My ADHD might not be funny, but, darn it, I am. And let’s face it, as far as coping mechanisms go, humor’s a pretty good one. It’s kept me alive at times when life was no laughing matter.
And I’m in good company. Make that – great company. It’s no secret that among stand-up comedians, there’s a huge contingent of ADHDers.
Look at the guys on the newly launched website totallyadd.com, which went online in December 2009, featuring award-winning comedic performer Rick Green of television’s The Red Green Show and The Frantics comedy troupe. Have a look at the hilarious video, Syndrome, for a fine example of good ‘ol ADHD humor. A mix of facts, humor and philosophy, with a dash of self-deprecation – just the way we like it!
Robin Williams, Jim Carrey, and many more are either confirmed or suspected of sharing the ADHD funny bone. Maybe Adam lost another rib that no one’s telling us about, ‘cause comedic ADHDers have been around since time began.
Perhaps “class clown,” should be listed as a diagnostic in the DSM V, the widely anticipated update of the diagnostician’s bible, the Diagnostic and Statistical Manual of Mental Disorders, due out in 2011.

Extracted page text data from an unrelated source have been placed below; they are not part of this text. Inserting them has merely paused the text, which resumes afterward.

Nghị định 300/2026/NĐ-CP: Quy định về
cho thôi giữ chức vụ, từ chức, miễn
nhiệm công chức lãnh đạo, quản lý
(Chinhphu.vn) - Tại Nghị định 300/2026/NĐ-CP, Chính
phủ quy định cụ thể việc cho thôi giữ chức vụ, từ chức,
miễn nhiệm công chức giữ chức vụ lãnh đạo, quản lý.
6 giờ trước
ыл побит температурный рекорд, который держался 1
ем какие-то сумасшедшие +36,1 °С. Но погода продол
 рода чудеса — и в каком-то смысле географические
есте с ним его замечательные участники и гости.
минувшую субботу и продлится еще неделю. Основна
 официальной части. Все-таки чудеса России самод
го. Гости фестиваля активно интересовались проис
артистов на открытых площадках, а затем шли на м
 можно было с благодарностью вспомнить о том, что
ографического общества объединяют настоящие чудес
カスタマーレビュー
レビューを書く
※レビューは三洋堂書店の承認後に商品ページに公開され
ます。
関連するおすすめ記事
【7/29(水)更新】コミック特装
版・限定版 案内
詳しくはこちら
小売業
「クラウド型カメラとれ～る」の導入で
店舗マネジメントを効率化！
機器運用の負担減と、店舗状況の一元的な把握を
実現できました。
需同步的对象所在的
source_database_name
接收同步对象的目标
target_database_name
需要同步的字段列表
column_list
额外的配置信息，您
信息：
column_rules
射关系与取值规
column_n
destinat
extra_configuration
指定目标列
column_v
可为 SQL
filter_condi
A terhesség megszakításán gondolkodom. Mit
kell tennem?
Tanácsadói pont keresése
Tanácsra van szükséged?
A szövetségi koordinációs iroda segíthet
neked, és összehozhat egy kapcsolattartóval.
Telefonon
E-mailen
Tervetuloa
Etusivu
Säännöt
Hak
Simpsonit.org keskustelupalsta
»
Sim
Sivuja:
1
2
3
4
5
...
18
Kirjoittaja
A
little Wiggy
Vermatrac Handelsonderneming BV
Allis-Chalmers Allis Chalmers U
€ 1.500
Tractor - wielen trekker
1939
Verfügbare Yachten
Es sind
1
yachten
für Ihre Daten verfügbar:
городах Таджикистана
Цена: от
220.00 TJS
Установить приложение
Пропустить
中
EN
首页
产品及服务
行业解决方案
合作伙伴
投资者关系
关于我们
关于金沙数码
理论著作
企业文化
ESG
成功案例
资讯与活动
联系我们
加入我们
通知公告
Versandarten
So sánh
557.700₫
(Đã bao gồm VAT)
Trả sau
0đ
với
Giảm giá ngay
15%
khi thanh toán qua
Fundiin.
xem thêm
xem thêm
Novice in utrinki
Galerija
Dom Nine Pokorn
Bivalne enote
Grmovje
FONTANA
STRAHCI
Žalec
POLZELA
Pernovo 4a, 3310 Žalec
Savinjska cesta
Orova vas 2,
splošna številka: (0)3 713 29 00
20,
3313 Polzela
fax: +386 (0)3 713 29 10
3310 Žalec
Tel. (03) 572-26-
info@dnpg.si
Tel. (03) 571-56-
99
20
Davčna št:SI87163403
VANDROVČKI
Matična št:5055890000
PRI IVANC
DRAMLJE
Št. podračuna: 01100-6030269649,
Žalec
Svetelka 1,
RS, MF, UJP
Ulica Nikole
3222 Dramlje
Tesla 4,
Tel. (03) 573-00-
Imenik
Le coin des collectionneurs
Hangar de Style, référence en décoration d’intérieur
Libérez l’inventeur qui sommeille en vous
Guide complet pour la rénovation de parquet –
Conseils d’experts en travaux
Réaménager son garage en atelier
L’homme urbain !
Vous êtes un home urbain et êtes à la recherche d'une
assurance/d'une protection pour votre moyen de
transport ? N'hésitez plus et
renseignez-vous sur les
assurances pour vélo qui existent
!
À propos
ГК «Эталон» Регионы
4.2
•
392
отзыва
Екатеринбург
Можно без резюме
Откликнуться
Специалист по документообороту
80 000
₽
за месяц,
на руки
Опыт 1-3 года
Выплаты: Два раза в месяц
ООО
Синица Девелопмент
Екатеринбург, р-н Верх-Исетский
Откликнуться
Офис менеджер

But if a penchant for humor is so widespread amongst ADHDers, is it an intrinsic part of the syndrome, or just a coping mechanism?
Do we have to keep everyone laughing – so that we’ll be accepted? So that no one will feel sorry for us? To hide the truth of our lives and the depth of our pain? Maybe it’s all of the above.
Or maybe, we’re just damn funny.
And what is humor? Sure, it’s a subjective thing. But in general, humor is derived, at least sometimes, by making unusual connections between things – and we do that all day long. We see the connections between everything. Hey, we might even be the original Zen Buddhists – we are all one (but not in a scary, Borg-like way, just in a nice, mi casa es su casa, kinda way). And not just us, everything is connected to everything, when you get right down to it. And it seems that, more than the non-ADHD population, we see the bridges between things, we jump from pebble to pebble when others don’t even see the beach.
Humor can also be created through the juxtaposition of incongruent situations to produce surprise and laughter. According to a Wikipedia entry, “Arthur Koestler argues that humour [sic] results when two different frames of reference are set up and a collision is engineered between them.” Well, duh. If we don’t find ourselves in crazy situations on a fairly regular basis, then we’re just not living up to our ADHD titles.
Also according to Wikipedia, among other factors, humor contains surprise/misdirection, contradiction, ambiguity or paradox. And what self-respecting ADHDer can’t relate to that?
So there you have it. Humor is inherently eminent in an ADHD life. The trick is, learning how and when to turn it off – and why you should.
Here are some examples to give you an idea of when you SHOULDN’T use your God-given gift of mirth:
- You’ve just burned the house down but you say, “Well, honey, at least I remembered to lock the door!”
- Your Revenue Canada / IRS guy calls to pressure you to file your 2006 income tax report (and it’s 2010), and ends on a compassionate note, “You can call me any time to talk if you feel overwhelmed,” and you reply, “Wow, thanks, that’s really value-added service. Don’t you want to ask me if I want fries with that?”
- You just got a new job milking cows and when the boss comes to see how you’re doing, you look at him with a grin and quip, “Got Milk?” making sure you’re wearing a milk mustache.
You get the idea. I know it’s difficult, but bite your tongue. Or if you’re into S/M, enlist a friend to bite it for you, just find a way to disable it. Believe it or not, sometimes humor just isn’t appropriate.
And sometimes you’ll slip up (especially if you’re prone to impulsive blurting). But hey, can we help it if we’re just damn funny?